2.9 Op grond hiervan heeft verweerder niet in redelijkheid kunnen komen tot het besluit verzoeker uit zijn functie te ontheffen, hetgeen om dezelfde redenen geldt voor verweerders in een feitelijke handeling gelegen besluit om verzoeker de toegang tot de dienstgebouwen te ontzeggen.
2.10 Uit het voorgaande volgt dat, gelet op de betrokken belangen, onverwijlde spoed het treffen van een tweetal voorlopige voorzieningen vereist. De verzoeken daartoe zullen derhalve op de hierna vermelde wijze worden toegewezen.
2.11 Voorts bestaat aanleiding voor een proceskostenveroordeling ten aanzien van verweerder, waarbij 3 punten worden toegekend voor twee verzoekschriften en een gecombineerde behandeling ter zitting.

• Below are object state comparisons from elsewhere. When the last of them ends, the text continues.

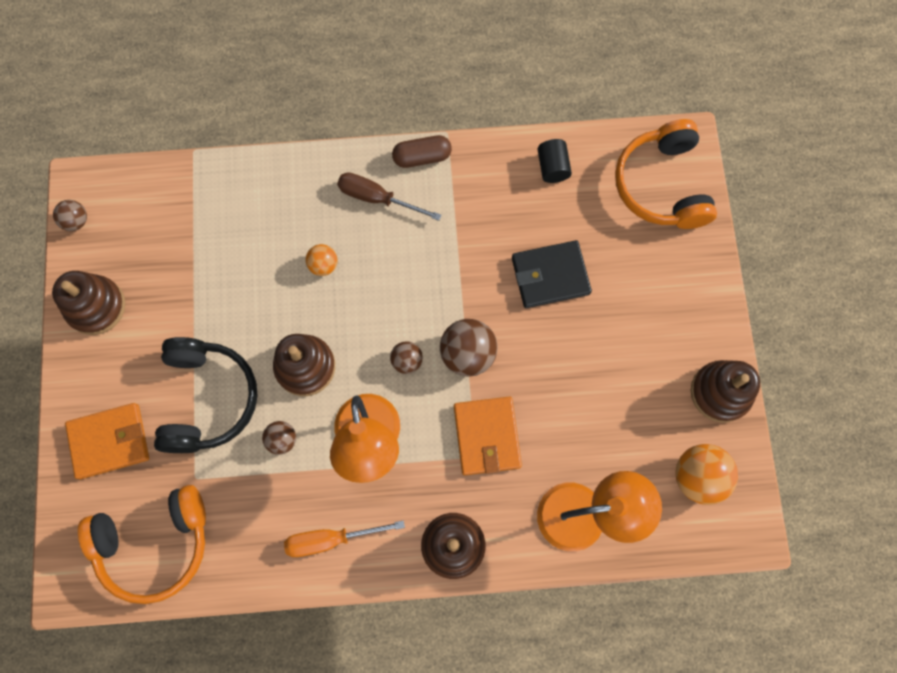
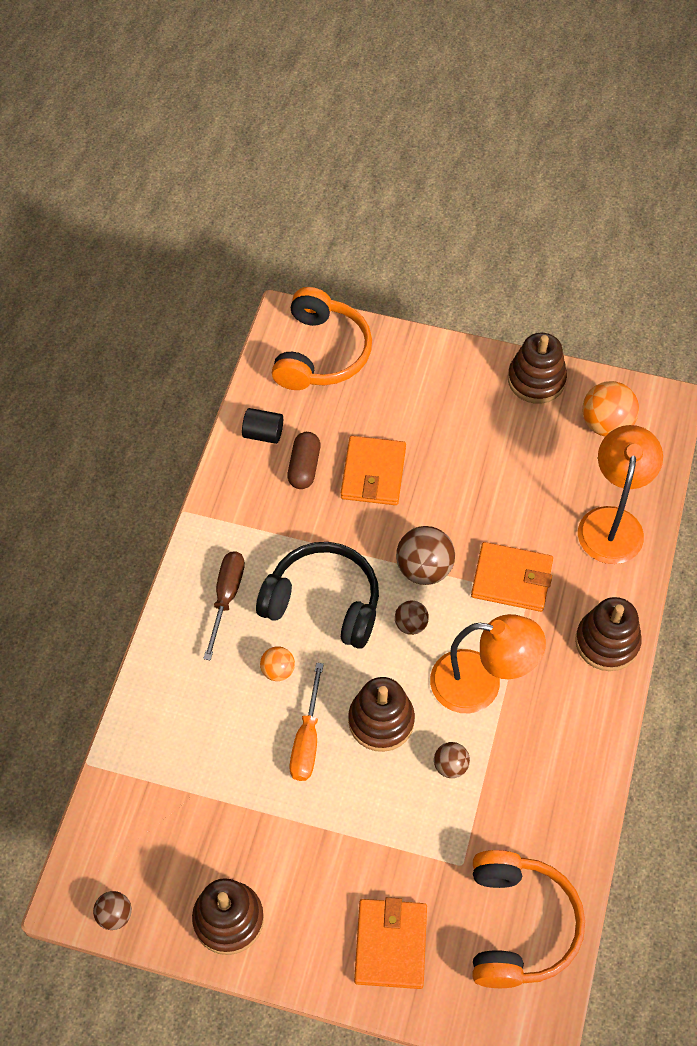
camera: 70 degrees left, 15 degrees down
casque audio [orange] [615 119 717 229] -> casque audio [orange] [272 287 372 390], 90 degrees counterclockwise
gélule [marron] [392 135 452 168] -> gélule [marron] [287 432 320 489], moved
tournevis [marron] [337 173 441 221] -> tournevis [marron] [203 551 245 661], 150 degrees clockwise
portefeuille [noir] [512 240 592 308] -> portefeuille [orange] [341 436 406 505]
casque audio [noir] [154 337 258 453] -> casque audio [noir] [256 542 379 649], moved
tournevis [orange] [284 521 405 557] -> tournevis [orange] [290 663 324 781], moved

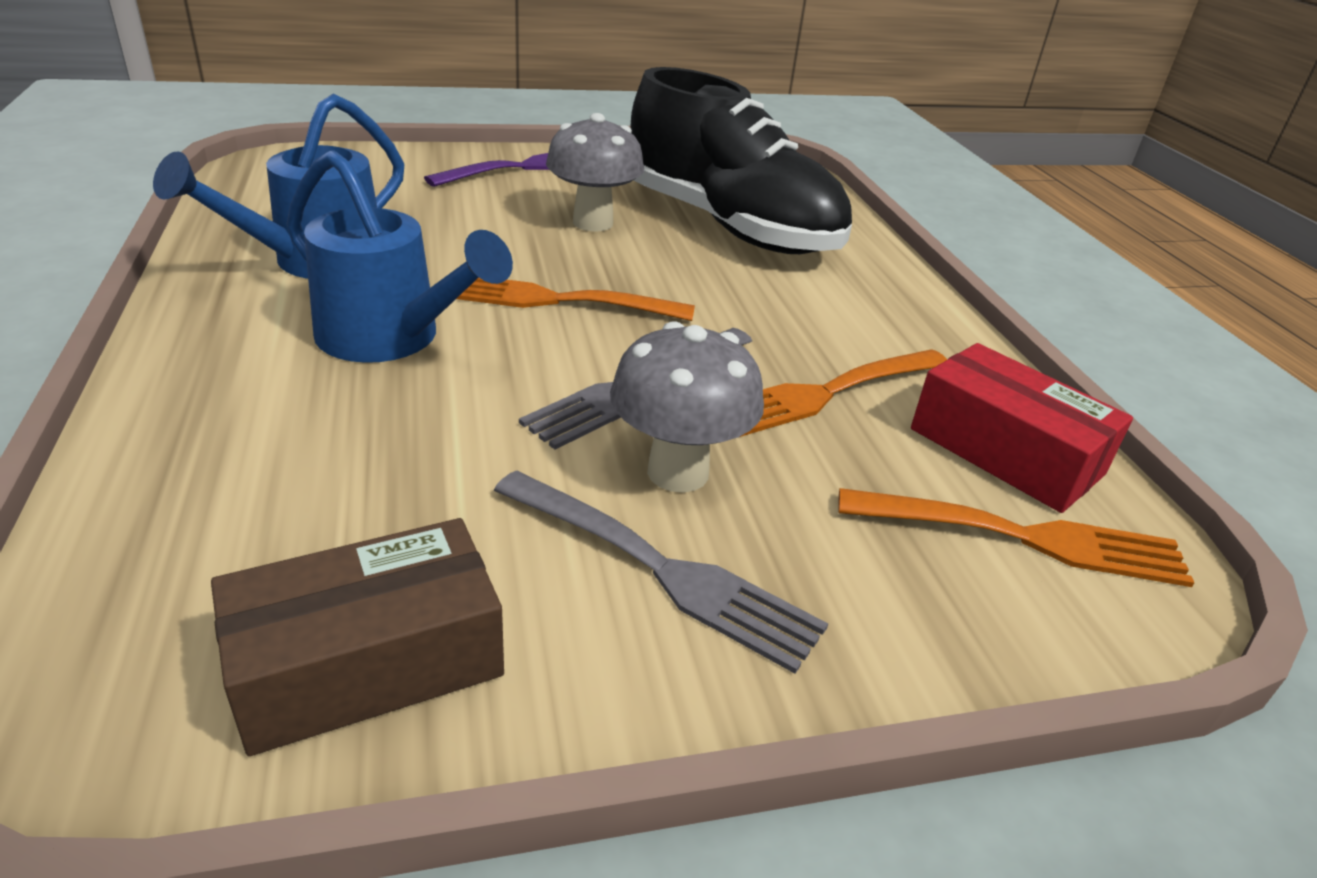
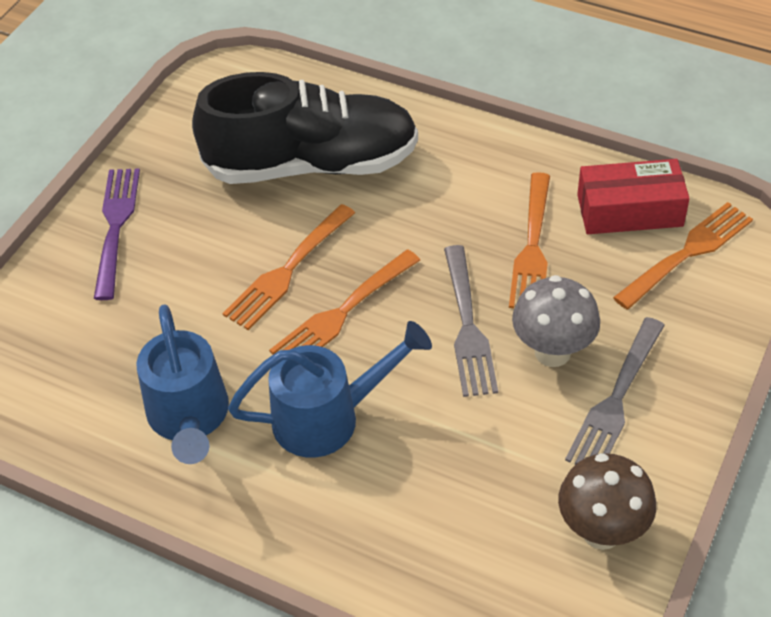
camera: 45 degrees left, 15 degrees up
champignon [gris] [546 113 644 232] -> none
fourchette [gris] [494 470 828 674] -> fourchette [gris] [565 317 665 465], 135 degrees clockwise
boîte [marron] [211 518 504 756] -> champignon [marron] [558 453 656 550]
none -> fourchette [orange] [222 204 355 330]

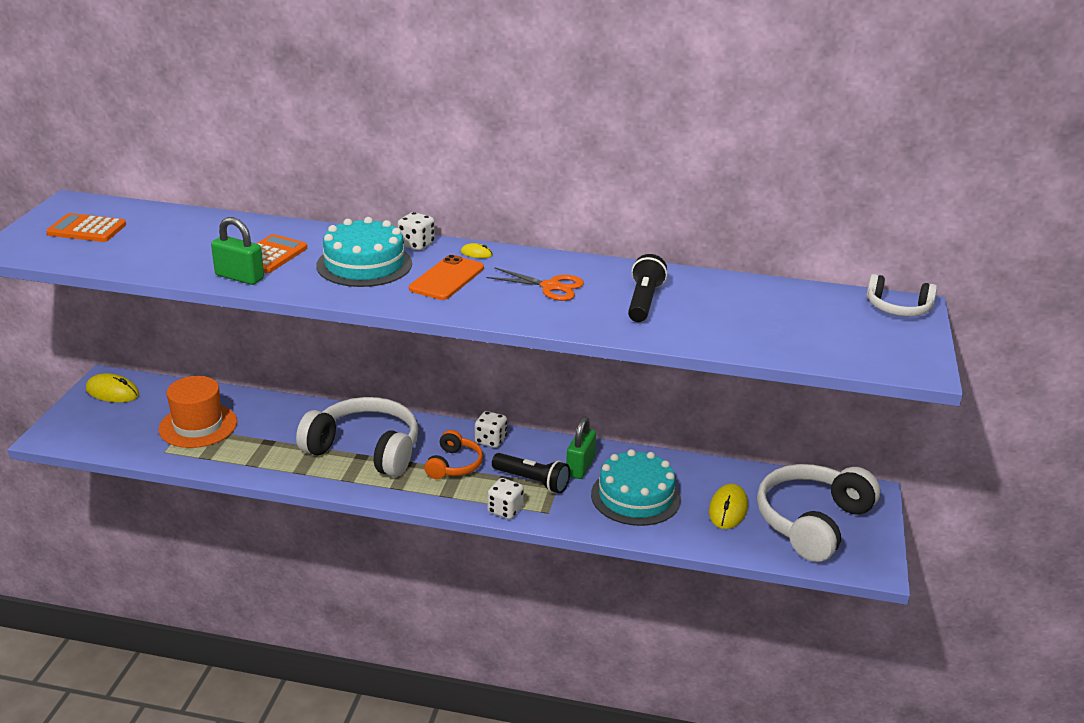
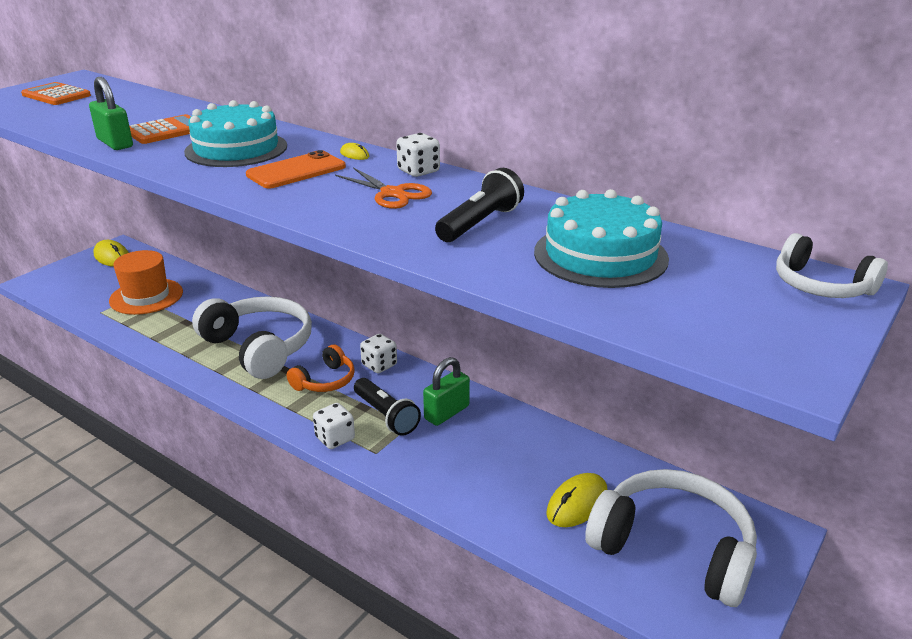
camera: 25 degrees right, 0 degrees up
dé [blanc] [398 212 435 250] -> dé [blanc] [396 133 440 177], moved
gâteau [turquoise] [591 449 681 526] -> gâteau [turquoise] [534 189 669 288], moved
casque audio [blanc] [757 464 880 562] -> casque audio [blanc] [585 469 757 607], 60 degrees clockwise

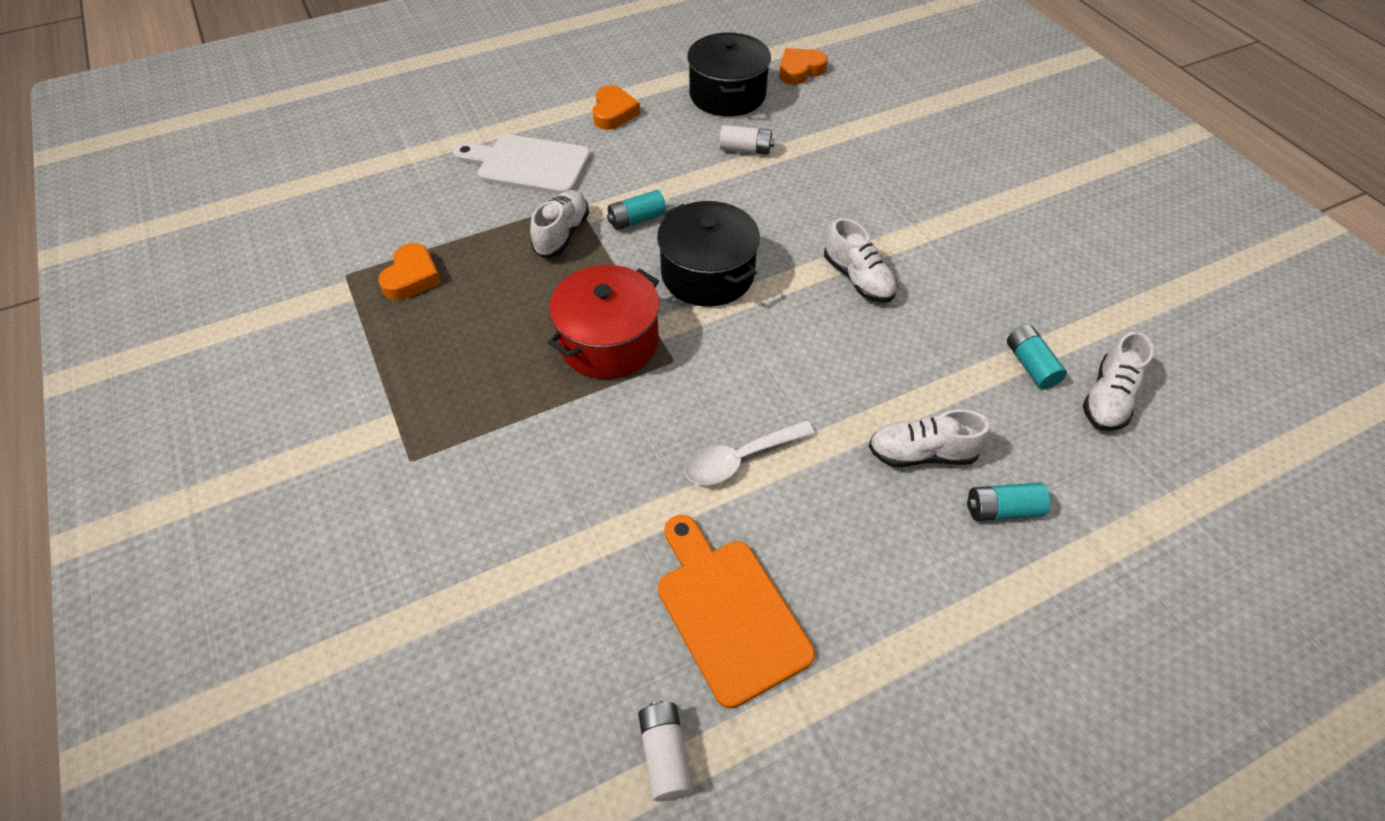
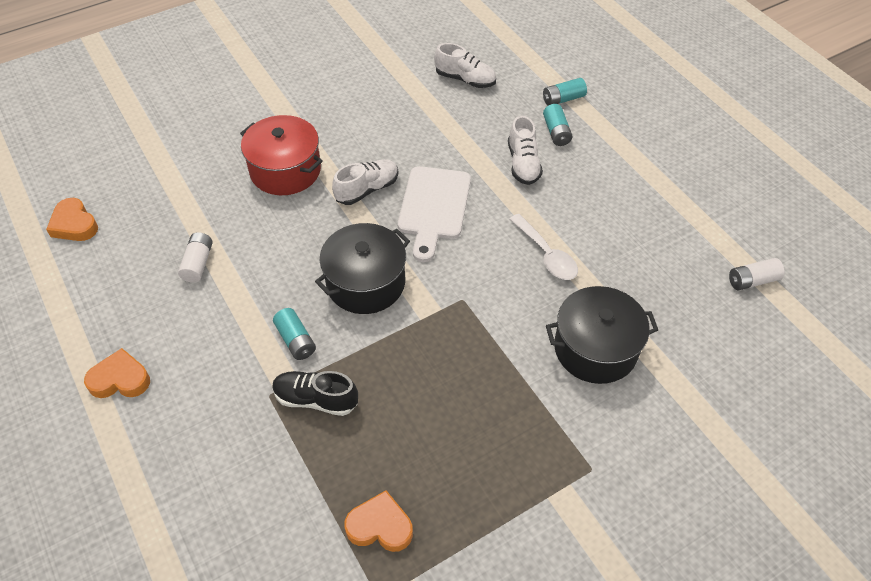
camera: 95 degrees left, 0 degrees up
marmite [noir] [687 33 771 116] -> marmite [noir] [546 286 658 384], moved
planche à découper [blanc] [453 134 591 195] -> planche à découper [blanc] [398 166 471 262], moved
chaussure [blanc] [530 190 589 258] -> chaussure [noir] [272 371 358 416]
marmite [rouge] [548 265 660 379] -> marmite [rouge] [240 115 323 195], moved
pile [turquoise] [1007 325 1067 390] -> pile [turquoise] [543 78 587 106], moved
planche à découper [orange] [658 515 815 709] -> none

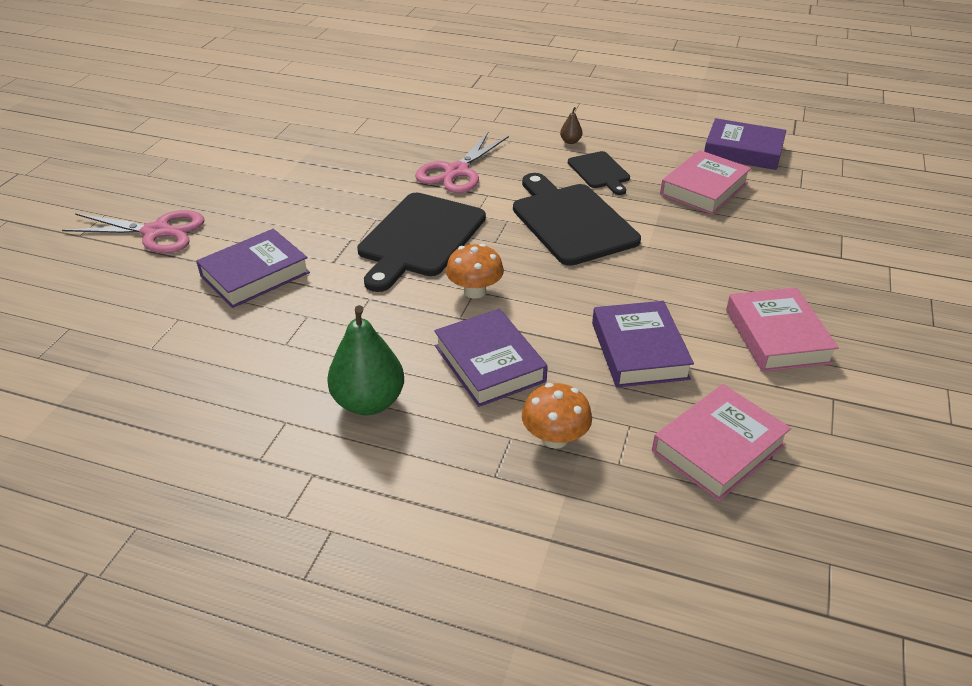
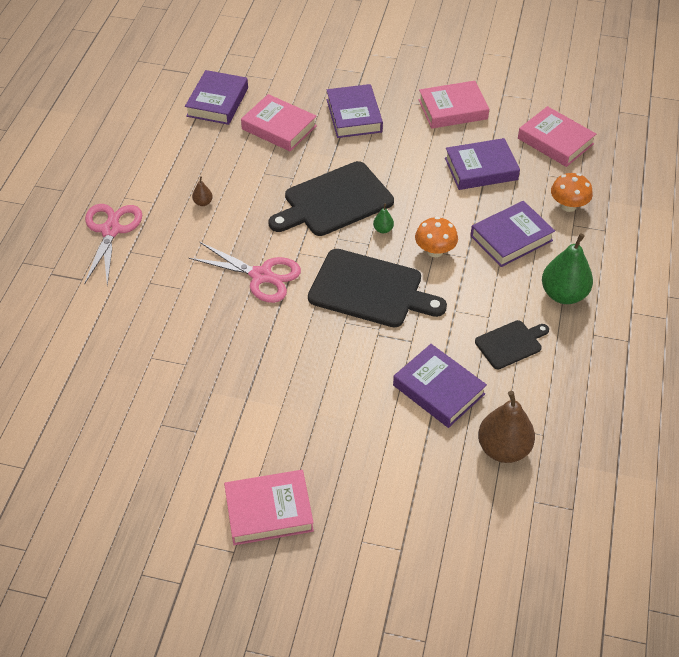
camera: 95 degrees left, 10 degrees up
planche à découper [noir] [568 151 630 195] -> planche à découper [noir] [475 320 549 369], moved
ciseaux [rose] [62 210 204 253] -> ciseaux [rose] [84 204 142 286], moved
none -> livre [violet] [327 84 383 138]
none -> poire [vert] [373 203 394 233]
none -> poire [marron] [478 391 535 463]
none -> livre [rose] [224 470 314 545]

3.1 wijst de verzoeken om een voorlopige voorziening toe, uitgezonderd het verzoek gericht op verwijdering van de mededelingen van verweerders intranet;
3.2 schorst het besluit van 14 september 2006 tot zes weken na de verzending van de te nemen beslissing op bezwaar;
3.3 schorst de met een besluit gelijk te stellen feitelijke handeling, te weten blokkering van verzoekers toegangspas voor de dienstgebouwen van verweerder, tot zes weken na de verzending van de te nemen beslissing op bezwaar;
3.4 veroordeelt de minister van Financiën in de door verzoeker gemaakte proceskosten tot een bedrag van in totaal € 966,--, welk bedrag de Staat der Nederlanden aan hem dient te betalen;
3.5 gelast dat de Staat der Nederlanden het door verzoeker betaalde griffierecht van in totaal € 282,-- aan hem vergoedt;
3.6 wijst de verzoeken voor het overige af.
Deze uitspraak is gedaan door mr. A.C.M. Rutten, voorzieningenrechter, en op 4 oktober 2006in het openbaar uitgesproken, in tegenwoordigheid van P.M. van der Pol, griffier.
Rechtsmiddel
Tegen deze uitspraak staat geen rechtsmiddel open.